I wish I had some peircing insights into what we did, or top tips about what unique things we employed to get it done - but I don't! We just tried it, made it as we went along, and it worked. But a couple of things that I noticed along the way:
- There is huge momentum for this kind of thing initially - you need to capatalise on this before people get bored! Lots of people got excited about the idea, and RT'd, and donated - but after a few days that momentum had ebbed away and I was worrying we were starting to annoy people by constantly tweeting links and demanding their money. So I'd say, for a campaign like this, don't launch until you're completely ready - you need to be around to really push it when you do launch and make the most of the initial good-will.
- Mix up the information you provide. We had a lot of info and things to say about the project from the get-go, but we aggregated it in several blog posts over time. You need new things to say, new angles to come from when you blog about it - otherwise it's just 'we've made X, please give us more!' every time, and people won't keep reading.
- It was a Twitter campaign, but moving it off Twitter got results too. We pitched buyalib as a 'let's crowd-source the money to build a library, to build a library' type campaign, but obviously Twitter is a bit of a bubble.
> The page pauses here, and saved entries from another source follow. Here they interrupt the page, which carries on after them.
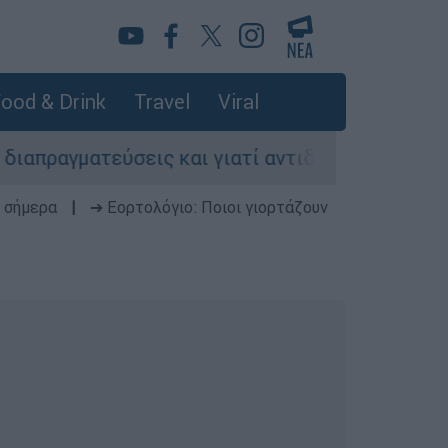
ood & Drink
Travel
Viral
τεύσεις και γιατί αντιδρούν οι ΗΠΑ
Κυνή
 σήμερα
|
➔ Εορτολόγιο: Ποιοι γιορτάζουν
After a while, everyone who is going to donate has seen your tweets. Looking at the timings and frequency of donations, it's clear that when people blogged about the campaign this provoked a surge in donations. This is probably for a number of reasons - first and foremost you're bound to be reaching people who aren't on twitter but who do read blogs. Secondly when the blog posts weren't written by members of the Buyalib team on their own blogs (ie other Info Pros felt moved to blog about the campaign) the argument was more powerful. These bloggers were, in effect, champions of the cause, disseminating information about it - rather than people directly associated with the cause, promoting it. That gets round the 'well of course they think it's a good idea!' issue that comes with blogging about your own projects. The power of word-of-mouth is not to be under-estimated. Thirdly, a blog post can explain something in a lot more detail than a tweet. The maximum most tweets about buyalib could be was an invatation to click a link and read more - that only works on people who are willing (and have the time) to click the links and engage. With a blog post, the reader has already made the commitment to read it, and all the information is right there with no further action required on their part. It's only a little thing, but we do live in a world of information overload - people don't have time to click all the links they see.
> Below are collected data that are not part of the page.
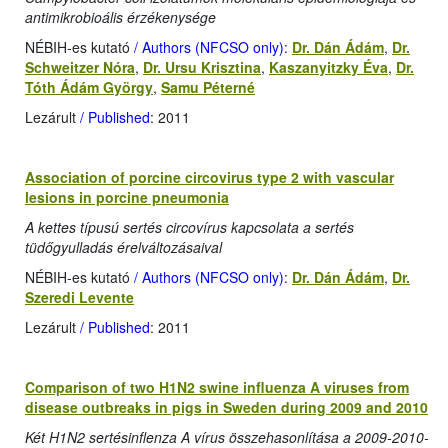
antimikrobioális érzékenysége
NÉBIH-es kutató
/ Authors (NFCSO only)
:
Dr. Dán Ádám
,
Dr.
Schweitzer Nóra
,
Dr. Ursu Krisztina
,
Kaszanyitzky Éva
,
Dr.
Tóth Ádám György
,
Samu Péterné
Lezárult
/ Published
: 2011
Association of porcine circovirus type 2 with vascular
lesions in porcine pneumonia
A kettes típusú sertés circovírus kapcsolata a sertés
tüdőgyulladás érelváltozásaival
NÉBIH-es kutató
/ Authors (NFCSO only)
:
Dr. Dán Ádám
,
Dr.
Szeredi Levente
Lezárult
/ Published
: 2011
Comparison of two H1N2 swine influenza A viruses from
disease outbreaks in pigs in Sweden during 2009 and 2010
Két H1N2 sertésinflenza A vírus összehasonlítása a 2009-2010-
- People really want regular updates! They really, really do. Even if you have nothing much new to add, you need to blog or otherwise provide updates on the total raised, because people have an emotional investment (as well as a financial investment) in the whole process - they don't want to just donate and feel like that's the end of it, they want to follow the whole thing through.
- Thanking people takes a long time... Make sure you leave a good chunk of time to assemble and collate all the donors so you can get in touch to thank them. It takes a while (we had 100 people donate), but it's a vital step. I only just finished thanking all the people I personally knew (or knew via social media) - sorry it took me so long!
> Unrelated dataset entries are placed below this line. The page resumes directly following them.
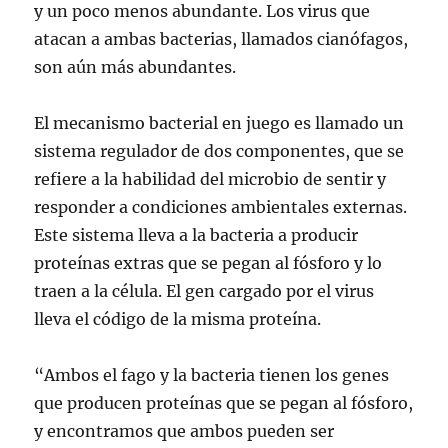
y un poco menos abundante. Los virus que
atacan a ambas bacterias, llamados cianófagos,
son aún más abundantes.
El mecanismo bacterial en juego es llamado un
sistema regulador de dos componentes, que se
refiere a la habilidad del microbio de sentir y
responder a condiciones ambientales externas.
Este sistema lleva a la bacteria a producir
proteínas extras que se pegan al fósforo y lo
traen a la célula. El gen cargado por el virus
lleva el código de la misma proteína.
“Ambos el fago y la bacteria tienen los genes
que producen proteínas que se pegan al fósforo,
y encontramos que ambos pueden ser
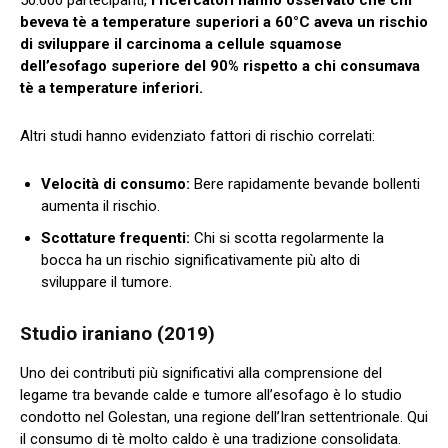
beveva tè a temperature superiori a 60°C aveva un rischio
di sviluppare il carcinoma a cellule squamose
dell’esofago superiore del 90% rispetto a chi consumava
tè a temperature inferiori.
Altri studi hanno evidenziato fattori di rischio correlati:
Velocità di consumo:
Bere rapidamente bevande bollenti
aumenta il rischio.
Scottature frequenti:
Chi si scotta regolarmente la
bocca ha un rischio significativamente più alto di
sviluppare il tumore.
Studio iraniano (2019)
Uno dei contributi più significativi alla comprensione del
legame tra bevande calde e tumore all’esofago è lo studio
condotto nel Golestan, una regione dell’Iran settentrionale. Qui
il consumo di tè molto caldo è una tradizione consolidata.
- A good hashtag goes a long way. No evidence for this one - I just get the feeling that the ease of writing, saying and understanding #buyalib as a hashtag helped the campaign. As everyone knows you only have 140 characters to play with on Twitter - using too many of those up on a hashtag is a cardinal sin, as it inhibits peoples' ability to discuss it. But then also a cardinal sin is having a hashtag which means nothing to anyone. I think #buyalib worked well - better than #buildanIndianlibrary, or whatever, might have done. .
Thanks again to all who got involved! And if you're just reading about this now and wish you could have donated, I'm afraid we've closed the campaign now but you could always go direct to GoodGifts.org and buy a library of your own.